Start of Given entries

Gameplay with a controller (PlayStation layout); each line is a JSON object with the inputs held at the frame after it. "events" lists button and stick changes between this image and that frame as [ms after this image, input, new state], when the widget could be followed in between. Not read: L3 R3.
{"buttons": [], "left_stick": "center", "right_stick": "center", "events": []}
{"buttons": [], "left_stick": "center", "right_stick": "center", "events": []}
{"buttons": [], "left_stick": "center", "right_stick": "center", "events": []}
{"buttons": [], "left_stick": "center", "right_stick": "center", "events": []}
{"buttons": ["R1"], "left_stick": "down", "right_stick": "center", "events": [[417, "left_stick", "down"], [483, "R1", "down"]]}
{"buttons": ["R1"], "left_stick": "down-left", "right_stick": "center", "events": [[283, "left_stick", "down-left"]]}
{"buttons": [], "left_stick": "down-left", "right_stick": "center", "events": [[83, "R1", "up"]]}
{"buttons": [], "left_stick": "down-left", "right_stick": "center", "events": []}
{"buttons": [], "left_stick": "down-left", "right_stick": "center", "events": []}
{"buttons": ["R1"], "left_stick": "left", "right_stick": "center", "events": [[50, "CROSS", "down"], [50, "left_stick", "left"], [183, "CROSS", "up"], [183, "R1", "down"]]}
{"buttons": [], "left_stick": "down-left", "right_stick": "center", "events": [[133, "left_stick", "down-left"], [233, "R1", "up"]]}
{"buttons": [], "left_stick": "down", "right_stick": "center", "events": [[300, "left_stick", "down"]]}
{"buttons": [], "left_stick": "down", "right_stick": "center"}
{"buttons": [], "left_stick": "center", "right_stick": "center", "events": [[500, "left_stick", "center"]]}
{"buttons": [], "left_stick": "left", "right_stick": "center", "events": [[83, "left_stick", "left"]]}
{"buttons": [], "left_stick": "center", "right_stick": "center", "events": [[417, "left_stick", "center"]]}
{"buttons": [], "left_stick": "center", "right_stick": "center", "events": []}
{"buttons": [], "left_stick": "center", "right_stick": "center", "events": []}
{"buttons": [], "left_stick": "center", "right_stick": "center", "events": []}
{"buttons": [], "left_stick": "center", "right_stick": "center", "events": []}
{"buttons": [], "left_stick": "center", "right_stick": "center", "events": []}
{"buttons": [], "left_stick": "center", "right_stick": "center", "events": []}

End of Given entries

[Exercise prompt]:
Return the entries above exactly as they appear.

[Result below]:
Gameplay with a controller (PlayStation layout); each line is a JSON object with the inputs held at the frame after it. "events" lists button and stick changes between this image and that frame as [ms after this image, input, new state], when the widget could be followed in between. Not read: L3 R3.
{"buttons": [], "left_stick": "center", "right_stick": "center", "events": []}
{"buttons": [], "left_stick": "center", "right_stick": "center", "events": []}
{"buttons": [], "left_stick": "center", "right_stick": "center", "events": []}
{"buttons": [], "left_stick": "center", "right_stick": "center", "events": []}
{"buttons": ["R1"], "left_stick": "down", "right_stick": "center", "events": [[417, "left_stick", "down"], [483, "R1", "down"]]}
{"buttons": ["R1"], "left_stick": "down-left", "right_stick": "center", "events": [[283, "left_stick", "down-left"]]}
{"buttons": [], "left_stick": "down-left", "right_stick": "center", "events": [[83, "R1", "up"]]}
{"buttons": [], "left_stick": "down-left", "right_stick": "center", "events": []}
{"buttons": [], "left_stick": "down-left", "right_stick": "center", "events": []}
{"buttons": ["R1"], "left_stick": "left", "right_stick": "center", "events": [[50, "CROSS", "down"], [50, "left_stick", "left"], [183, "CROSS", "up"], [183, "R1", "down"]]}
{"buttons": [], "left_stick": "down-left", "right_stick": "center", "events": [[133, "left_stick", "down-left"], [233, "R1", "up"]]}
{"buttons": [], "left_stick": "down", "right_stick": "center", "events": [[300, "left_stick", "down"]]}
{"buttons": [], "left_stick": "down", "right_stick": "center"}
{"buttons": [], "left_stick": "center", "right_stick": "center", "events": [[500, "left_stick", "center"]]}
{"buttons": [], "left_stick": "left", "right_stick": "center", "events": [[83, "left_stick", "left"]]}
{"buttons": [], "left_stick": "center", "right_stick": "center", "events": [[417, "left_stick", "center"]]}
{"buttons": [], "left_stick": "center", "right_stick": "center", "events": []}
{"buttons": [], "left_stick": "center", "right_stick": "center", "events": []}
{"buttons": [], "left_stick": "center", "right_stick": "center", "events": []}
{"buttons": [], "left_stick": "center", "right_stick": "center", "events": []}
{"buttons": [], "left_stick": "center", "right_stick": "center", "events": []}
{"buttons": [], "left_stick": "center", "right_stick": "center", "events": []}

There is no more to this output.